This article [1] shows that this is not always true for the second-nearest neighbour and forth.
It shows that it is indeed the case for the (1st) nearest neighbour, and it's trivial, given the theorem that claims that if the circle defined by 2 points (as its diameter) is empty of other points then these points lie on an edge of the delaunay triangulation.
I didn't find a proper proof for that, and it is definitely not true for the opposite direction (not every edge of the DT defines an empty circle), but I have an idea of why this is true -
Let the points a,b define a circle Cab, having a-b as its diameter, empty of other points. The circle is empty of points, but cannot be empty of edges (the line connecting any pair of points must either be an edge or intersect an edge (by convexity of the map, and the fact that there are no diagonals in triangles).
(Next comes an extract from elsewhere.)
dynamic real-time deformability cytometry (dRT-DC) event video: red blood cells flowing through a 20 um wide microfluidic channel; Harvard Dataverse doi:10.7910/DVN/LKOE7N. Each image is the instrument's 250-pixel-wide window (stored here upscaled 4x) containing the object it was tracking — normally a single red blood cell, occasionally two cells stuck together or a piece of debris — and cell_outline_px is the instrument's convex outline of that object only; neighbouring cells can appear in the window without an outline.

Suppose a-b is not an edge of the DT, then it intersects an edge c-d, with both c and d out of Cab, that is part of a triangle c-d-e that either has w.l.o.g e=a, or e != a and is also outside of Cab, but this doesn't matter.
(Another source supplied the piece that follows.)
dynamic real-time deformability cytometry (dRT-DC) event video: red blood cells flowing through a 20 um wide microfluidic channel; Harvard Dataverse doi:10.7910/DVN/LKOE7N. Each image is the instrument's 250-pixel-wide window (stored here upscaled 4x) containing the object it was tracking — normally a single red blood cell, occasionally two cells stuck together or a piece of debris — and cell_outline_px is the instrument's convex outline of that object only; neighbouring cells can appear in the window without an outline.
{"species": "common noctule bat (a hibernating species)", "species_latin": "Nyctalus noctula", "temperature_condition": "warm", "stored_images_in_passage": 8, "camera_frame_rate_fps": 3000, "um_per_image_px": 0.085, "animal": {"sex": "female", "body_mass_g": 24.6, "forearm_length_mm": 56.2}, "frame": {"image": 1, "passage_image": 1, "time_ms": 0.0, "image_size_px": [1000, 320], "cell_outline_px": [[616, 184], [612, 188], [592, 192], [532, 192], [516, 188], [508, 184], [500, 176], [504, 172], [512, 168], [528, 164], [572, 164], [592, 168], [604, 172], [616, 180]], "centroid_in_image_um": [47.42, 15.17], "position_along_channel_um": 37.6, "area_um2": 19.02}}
Anyway, the angles $\angle acb$ and $\angle adb$ have to be both sharp, as they are supported by the diameter of Cab, a-b, and lie outside of it, so this means $\angle cad + \angle cbd > 180^{\circ}$ (sum of angles in tetragon is 360), but as c-d is a chord in Ccde, so this means that at least one of the points a,b lies in Ccde, so c-d-e is not a legal delaunay triangle - contradiction.
Hope this hand waving is sufficient for your understanding.